Chef Nieves Barragán Mohacho serves outstanding tapas dishes such as chargrilled milk-fed lamb's kidneys (£9) and stuffed courgette flower (£7.80) at the counter in Barrafina, which has now grown to three branches. The service and the team spirit is almost as impressive as the food. My favorite outlet is Barrafina Adelaide Street, which just won best U.K. restaurant in the Observer Food Monthly awards. Arrive early or be prepared to queue.

The Ivy

This is my favorite counter in London. Civilians used to find it almost impossible to get a table at this showbiz restaurant, but things are more democratic these days. Try walking in without a reservation, and there is a fair chance you will make it to the counter, which occupies the center of the room after a refurbishment last year. It's the perfect spot to people-watch, while the food is first class.

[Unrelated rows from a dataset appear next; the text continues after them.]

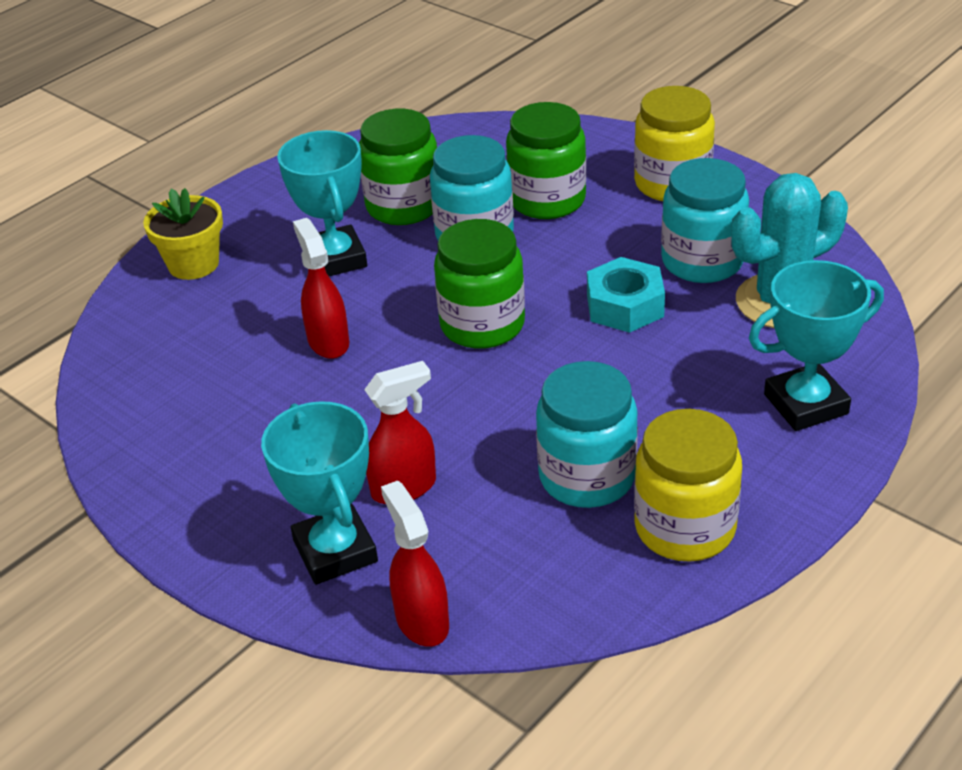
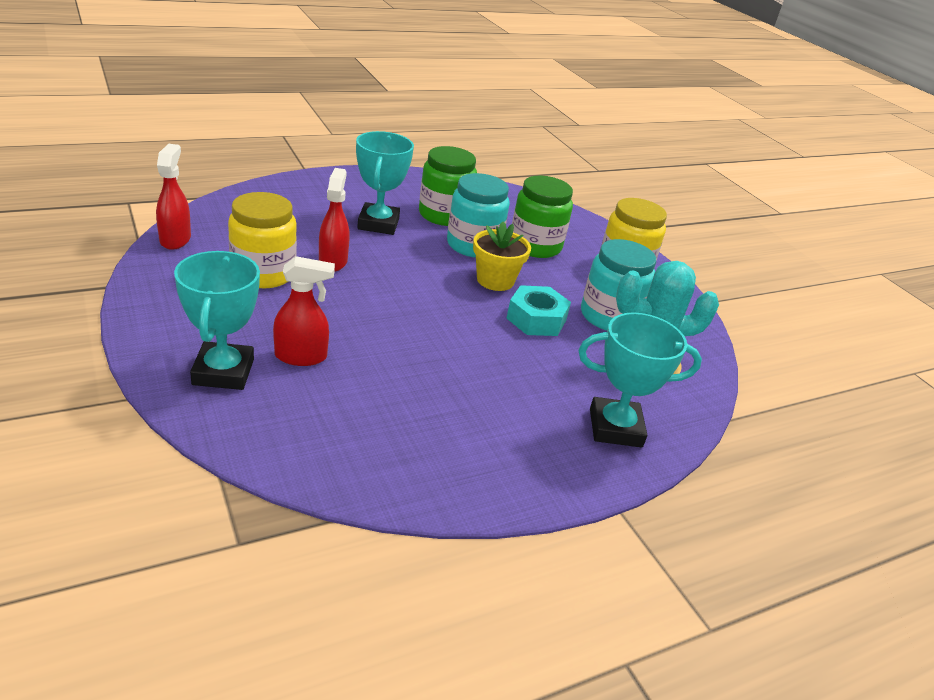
camera: 15 degrees right, 5 degrees down
(193, 264) = (295, 194): yellow flower pot -> yellow flower pot (495, 280)
(422, 620) = (236, 437): red spray bottle -> red spray bottle (175, 239)
(482, 325) = (435, 291): green jar -> none
(587, 477) = (424, 403): turquoise jar -> none
(685, 528) = (464, 465): yellow jar -> yellow jar (263, 273)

Just beware of imitators called Ivy Cafe, Grill, etc. There is only one Ivy, and it is on West Street in Covent Garden.

Bocca di Lupo

This small Italian restaurant was a pioneer of counter dining when it opened eight years ago. Chef Jacob Kenedy and his team prepare small or large plates of regional dishes such as manzo di pozza home cured beef, pecorino, and rocket from Tuscany; and tripe with guanciale, chilli, tomato, pecorino, and oregano, from Rome. You can bring your own white truffle. The best seats are all at the counter. The tables squeezed in at the back are to be avoided.

45 Jermyn St.

This restaurant beside Fortnum & Mason has the feel of a private dining club. The room is glamorous and beautifully lit. The menu is accessible, with dishes such as burrata with heritage tomatoes and shallots (£10.75), and Dover Sole a la Meunière (£38.50). The counter alongside one side of the room is just the place for a hushed conversation over Champagne cocktails such as the Amilia (£13.50) with peach and apricot. It's open until 11:30 p.m. on Fridays and Saturdays — handy for a post-theater supper.

Blanchette East

This East London restaurant serves French food with a North African twist, or vice versa. Dishes such as saffron couscous with tabbouleh and pomegranate yoghurt (£5.50) and warm smoked haddock with peas, potato, bacon, and grated egg (£7.50) taste good wherever you sit. But there is nowhere finer than to perch at the counter and watch life on Brick Lane.